In the past 20 years, hyperspectral imaging has been widely investigated as an emerging, promising technology for evaluating quality and safety of horticultural products. This technology has originated from remote sensing and joins the domains of machine vision and point spectroscopy to provide superior image segmentation for the detection of defects and contaminations, and to map the chemical composition.

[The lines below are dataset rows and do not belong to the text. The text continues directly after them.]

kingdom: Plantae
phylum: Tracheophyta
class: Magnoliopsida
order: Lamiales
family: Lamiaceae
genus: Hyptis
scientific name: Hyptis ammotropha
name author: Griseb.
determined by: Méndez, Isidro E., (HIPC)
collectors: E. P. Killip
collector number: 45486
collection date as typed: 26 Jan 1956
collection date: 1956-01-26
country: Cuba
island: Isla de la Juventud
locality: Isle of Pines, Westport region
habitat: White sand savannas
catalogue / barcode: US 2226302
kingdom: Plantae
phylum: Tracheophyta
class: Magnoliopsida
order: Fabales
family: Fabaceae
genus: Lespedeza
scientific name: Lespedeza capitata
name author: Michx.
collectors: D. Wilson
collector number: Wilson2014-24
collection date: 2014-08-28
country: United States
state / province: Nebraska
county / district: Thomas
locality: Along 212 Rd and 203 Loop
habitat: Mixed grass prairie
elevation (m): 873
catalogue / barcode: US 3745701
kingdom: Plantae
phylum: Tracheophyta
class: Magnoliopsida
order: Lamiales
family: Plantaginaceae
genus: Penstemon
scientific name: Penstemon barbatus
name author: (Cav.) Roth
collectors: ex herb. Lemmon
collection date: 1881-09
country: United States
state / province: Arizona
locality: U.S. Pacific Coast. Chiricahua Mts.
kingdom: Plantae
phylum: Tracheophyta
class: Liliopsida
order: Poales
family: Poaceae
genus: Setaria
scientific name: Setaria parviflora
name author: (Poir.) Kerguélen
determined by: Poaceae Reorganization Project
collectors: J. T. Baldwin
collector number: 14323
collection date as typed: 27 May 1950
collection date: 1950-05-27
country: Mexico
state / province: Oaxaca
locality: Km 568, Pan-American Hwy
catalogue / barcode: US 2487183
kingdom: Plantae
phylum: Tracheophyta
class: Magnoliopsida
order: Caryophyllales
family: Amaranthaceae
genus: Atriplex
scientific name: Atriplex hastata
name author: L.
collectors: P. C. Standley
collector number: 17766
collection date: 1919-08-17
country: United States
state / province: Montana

Thanks to the advancements in instrumentation and data analysis in the past two decades, hyperspectral imaging technology has evolved into a powerful nondestructive inspection tool and the scope of applications in postharvest quality and safety evaluation has expanded tremendously. In this article, different imaging modes (reflectance, transmittance, fluorescence and Raman) and their combinations, and the potential for real-time acquisition of hyperspectral images at industry relevant speeds are first discussed in terms of their advantages and disadvantages. Next reviewed are different data processing/analysis methods and associated steps from data pre-processing over the spectral and spatial domains to the actual model building and performance evaluation.
An overview is then given of hyperspectral imaging applications for external quality and defect evaluation, internal quality and maturity assessment, and food safety detection of horticultural products. Finally, a brief discussion is presented on the challenges and opportunities in future development and application of hyperspectral imaging technology in food quality and safety evaluation of horticultural products.